Nitric‐Oxide‐Enhanced Positively Charged Semiconductor Conjugated Polymer Composite Nanomaterials for Antibiofilm In Vivo

Abstract Bacterial biofilms often lead to persistent infections because they provide a protective barrier and reproductive microenvironment for bacteria. Biofilms reduce the therapeutic effects of antibiotics and can easily lead to the emergence of multidrug‐resistant bacteria. Therefore, development of new materials for antibiofilm with synergistic effects is crucial. In this study, positively charged near‐infrared‐responsive nanoparticles (TDPPB) are synthesized to control the release and delivery of nitric oxide (NO) gas.
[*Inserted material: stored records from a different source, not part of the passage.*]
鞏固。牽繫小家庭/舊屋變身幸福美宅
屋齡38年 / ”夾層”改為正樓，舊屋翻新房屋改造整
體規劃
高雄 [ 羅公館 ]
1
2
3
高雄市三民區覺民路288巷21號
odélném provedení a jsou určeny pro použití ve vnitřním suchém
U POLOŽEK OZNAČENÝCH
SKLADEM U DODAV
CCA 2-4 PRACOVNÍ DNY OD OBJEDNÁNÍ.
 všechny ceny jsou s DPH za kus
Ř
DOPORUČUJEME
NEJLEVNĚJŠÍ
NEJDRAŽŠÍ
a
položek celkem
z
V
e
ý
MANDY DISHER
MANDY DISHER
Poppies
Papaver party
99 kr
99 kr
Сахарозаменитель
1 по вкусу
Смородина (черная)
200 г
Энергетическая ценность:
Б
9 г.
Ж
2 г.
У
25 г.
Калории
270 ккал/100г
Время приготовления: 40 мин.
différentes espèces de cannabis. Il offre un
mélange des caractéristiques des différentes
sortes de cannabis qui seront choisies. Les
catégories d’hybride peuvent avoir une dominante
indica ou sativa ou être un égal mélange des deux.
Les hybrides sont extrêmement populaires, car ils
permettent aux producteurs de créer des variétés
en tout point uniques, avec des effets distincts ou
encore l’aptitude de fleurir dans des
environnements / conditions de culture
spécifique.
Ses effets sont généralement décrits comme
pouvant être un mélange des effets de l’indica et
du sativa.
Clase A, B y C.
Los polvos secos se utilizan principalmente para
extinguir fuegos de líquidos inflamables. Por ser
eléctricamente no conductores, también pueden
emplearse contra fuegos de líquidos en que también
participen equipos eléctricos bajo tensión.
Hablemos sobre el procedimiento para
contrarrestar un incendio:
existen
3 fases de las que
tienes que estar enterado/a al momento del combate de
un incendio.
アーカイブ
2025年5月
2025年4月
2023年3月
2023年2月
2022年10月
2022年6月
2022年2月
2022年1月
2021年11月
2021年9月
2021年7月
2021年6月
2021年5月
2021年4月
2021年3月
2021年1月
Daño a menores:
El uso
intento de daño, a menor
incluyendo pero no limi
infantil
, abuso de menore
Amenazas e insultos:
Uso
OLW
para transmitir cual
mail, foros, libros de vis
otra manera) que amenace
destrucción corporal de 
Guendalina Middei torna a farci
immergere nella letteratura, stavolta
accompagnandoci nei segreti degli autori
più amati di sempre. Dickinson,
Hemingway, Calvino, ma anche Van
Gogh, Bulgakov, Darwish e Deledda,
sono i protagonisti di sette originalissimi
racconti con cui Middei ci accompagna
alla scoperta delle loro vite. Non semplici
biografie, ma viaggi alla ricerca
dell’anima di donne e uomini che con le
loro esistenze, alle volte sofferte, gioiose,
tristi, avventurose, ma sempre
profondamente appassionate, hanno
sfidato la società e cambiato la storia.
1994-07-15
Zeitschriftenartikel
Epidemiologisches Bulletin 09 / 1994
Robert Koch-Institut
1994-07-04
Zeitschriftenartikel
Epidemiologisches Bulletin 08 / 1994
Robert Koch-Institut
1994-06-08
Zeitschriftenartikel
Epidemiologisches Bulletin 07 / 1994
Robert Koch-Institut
A combination of NO and photothermal therapy (PTT) is used to enhance the antibiofilm performance of TDPPB. The positive charge of TDPPB induces the nanoparticles to adhere to the surface of the bacteria. Through 808 nm laser irradiation, the local high temperature triggers the efficient release of NO from the NO donor (BNN 6) in TDPPB. TDPPB integrates the release of NO, and PTT presents good antibiofilm activity against MRSA and Escherichia coli ( E. coli ) biofilms. TDPPB demonstrates excellent biosafety both in vivo and in vitro, shows good antibiofilm properties in biofilm‐infected mice, and promotes the healing of surface‐infected sites in vivo. Because of these advantages, TDPPB can be used as a potential therapeutic agent against biofilm infections in the biomedical field.